Few believe F-16s, as they arrive, can be a gamechanger in isolation – and though the hope is they can suppress attacks from air-launched glide bombs, they may at first be used to pick off Russian drones as they fly over Ukrainian airspace, a necessary but relatively basic task.

Ukraine has received weapon systems from the west that nobody would have thought possible immediately after Russia first launched its full-scale invasion in February 2022, but the political fanfare that greets each new arrival has so far been followed by relative disappointment on the battlefield.

That risks reinforcing the idea that no amount of military aid can help Kyiv recover its lost territories and somehow win the war, though it misses the more important argument that without US military aid, Ukraine risks starting to lose.

When fresh US aid was withheld by Trump allies in Congress for months in the spring, Ukraine first lost Avdiivka in February, then border territory near Kharkiv in May, before sufficient supplies started coming through.
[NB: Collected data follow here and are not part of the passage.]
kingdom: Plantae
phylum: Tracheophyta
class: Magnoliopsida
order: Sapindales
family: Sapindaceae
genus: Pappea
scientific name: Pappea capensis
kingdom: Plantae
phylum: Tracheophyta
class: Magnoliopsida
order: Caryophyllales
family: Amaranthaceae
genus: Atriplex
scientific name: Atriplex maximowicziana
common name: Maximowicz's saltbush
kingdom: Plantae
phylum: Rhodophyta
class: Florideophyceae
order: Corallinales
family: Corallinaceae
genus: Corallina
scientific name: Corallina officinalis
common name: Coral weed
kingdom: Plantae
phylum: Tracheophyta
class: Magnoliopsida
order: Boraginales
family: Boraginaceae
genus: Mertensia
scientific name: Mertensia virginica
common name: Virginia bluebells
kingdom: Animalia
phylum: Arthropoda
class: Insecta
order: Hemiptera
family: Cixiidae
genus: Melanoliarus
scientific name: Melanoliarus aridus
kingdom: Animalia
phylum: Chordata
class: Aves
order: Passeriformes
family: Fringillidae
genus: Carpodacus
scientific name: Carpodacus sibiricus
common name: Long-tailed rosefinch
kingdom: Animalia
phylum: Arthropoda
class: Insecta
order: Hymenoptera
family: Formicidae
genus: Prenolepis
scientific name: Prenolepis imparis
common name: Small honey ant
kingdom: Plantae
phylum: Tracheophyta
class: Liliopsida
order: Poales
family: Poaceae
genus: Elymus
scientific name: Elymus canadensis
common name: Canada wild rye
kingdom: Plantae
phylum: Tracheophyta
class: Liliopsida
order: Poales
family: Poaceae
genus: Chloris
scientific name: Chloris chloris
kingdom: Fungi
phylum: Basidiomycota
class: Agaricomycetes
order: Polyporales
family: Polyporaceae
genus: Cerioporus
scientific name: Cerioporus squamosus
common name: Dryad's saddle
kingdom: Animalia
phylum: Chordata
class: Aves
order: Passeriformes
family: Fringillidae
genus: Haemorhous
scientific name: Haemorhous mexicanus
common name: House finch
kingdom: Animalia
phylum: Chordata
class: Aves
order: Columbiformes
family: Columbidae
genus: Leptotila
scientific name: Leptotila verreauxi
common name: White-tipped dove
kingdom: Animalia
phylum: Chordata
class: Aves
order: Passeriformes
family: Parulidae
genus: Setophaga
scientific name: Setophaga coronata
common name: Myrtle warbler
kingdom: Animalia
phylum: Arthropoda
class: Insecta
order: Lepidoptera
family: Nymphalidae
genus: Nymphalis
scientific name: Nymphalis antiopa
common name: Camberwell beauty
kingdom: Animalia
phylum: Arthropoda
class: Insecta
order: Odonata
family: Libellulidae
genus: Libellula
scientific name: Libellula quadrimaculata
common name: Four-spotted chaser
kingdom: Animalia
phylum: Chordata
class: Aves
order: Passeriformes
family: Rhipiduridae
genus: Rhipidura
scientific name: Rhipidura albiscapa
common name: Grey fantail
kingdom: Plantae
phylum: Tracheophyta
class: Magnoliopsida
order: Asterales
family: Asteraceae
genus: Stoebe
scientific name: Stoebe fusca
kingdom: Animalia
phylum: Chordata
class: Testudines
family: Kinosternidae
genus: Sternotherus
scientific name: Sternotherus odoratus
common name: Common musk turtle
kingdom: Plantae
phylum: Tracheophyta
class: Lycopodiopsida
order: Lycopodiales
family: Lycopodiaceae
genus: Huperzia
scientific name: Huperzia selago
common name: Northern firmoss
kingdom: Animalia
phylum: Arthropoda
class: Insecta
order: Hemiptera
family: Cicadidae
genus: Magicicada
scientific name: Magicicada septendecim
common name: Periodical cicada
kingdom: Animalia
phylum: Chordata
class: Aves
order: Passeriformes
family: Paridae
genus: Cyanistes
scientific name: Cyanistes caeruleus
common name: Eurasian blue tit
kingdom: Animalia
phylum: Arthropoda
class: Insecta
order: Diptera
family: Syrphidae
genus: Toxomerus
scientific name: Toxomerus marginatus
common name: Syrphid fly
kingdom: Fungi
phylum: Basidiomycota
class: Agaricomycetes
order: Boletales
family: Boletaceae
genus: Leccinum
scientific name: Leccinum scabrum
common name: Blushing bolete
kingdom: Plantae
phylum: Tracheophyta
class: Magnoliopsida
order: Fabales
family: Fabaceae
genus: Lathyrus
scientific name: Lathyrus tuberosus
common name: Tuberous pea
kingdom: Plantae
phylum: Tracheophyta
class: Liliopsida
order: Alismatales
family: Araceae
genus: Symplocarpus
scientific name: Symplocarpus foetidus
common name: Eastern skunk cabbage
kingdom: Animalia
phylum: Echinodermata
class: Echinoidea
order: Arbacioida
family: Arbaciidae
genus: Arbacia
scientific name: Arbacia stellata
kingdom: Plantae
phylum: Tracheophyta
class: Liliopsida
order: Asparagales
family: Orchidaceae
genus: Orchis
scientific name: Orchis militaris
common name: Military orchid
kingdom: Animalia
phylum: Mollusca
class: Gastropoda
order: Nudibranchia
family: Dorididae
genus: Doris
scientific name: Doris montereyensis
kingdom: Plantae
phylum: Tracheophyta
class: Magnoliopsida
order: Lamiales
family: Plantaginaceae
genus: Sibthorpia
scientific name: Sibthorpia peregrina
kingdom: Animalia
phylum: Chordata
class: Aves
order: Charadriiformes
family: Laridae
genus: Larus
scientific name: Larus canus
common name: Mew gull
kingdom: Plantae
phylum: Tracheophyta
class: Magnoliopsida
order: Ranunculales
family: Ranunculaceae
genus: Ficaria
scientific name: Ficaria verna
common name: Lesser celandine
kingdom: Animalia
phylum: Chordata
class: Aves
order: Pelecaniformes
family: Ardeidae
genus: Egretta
Nato allies in Washington did agree some positive diplomatic language on Ukraine’s eventual membership, describing the country as on an “irreversible path” to joining in the summit communique. Artful though this was, however, in practical terms Kyiv is no nearer joining, and the reality is that Russia’s invasion is now preventing Ukraine becoming a member, because Nato does not want to join in the war.

A key tactic of the Biden White House has been to link concerns about China, one of the few bipartisan issues in the US, with Nato, traditionally focused on the Euro-Atlantic. That all 32 allies could agree on describing China’s discreet supply of military components and chemicals to Russia as a “decisive enabler” of the war in Ukraine was a success from the point of alliance unity, Von Hippel said.

Such statements are unlikely to persuade Beijing to change its mind – “This is a hard nut to crack,” Von Hippel said – but anything that puts off China from supplying weapons to Russia can be defined as a success for the west. Depending on the results of the US election, come the next summit in The Hague, a year from now, such moments of diplomatic unity may prove harder to coordinate.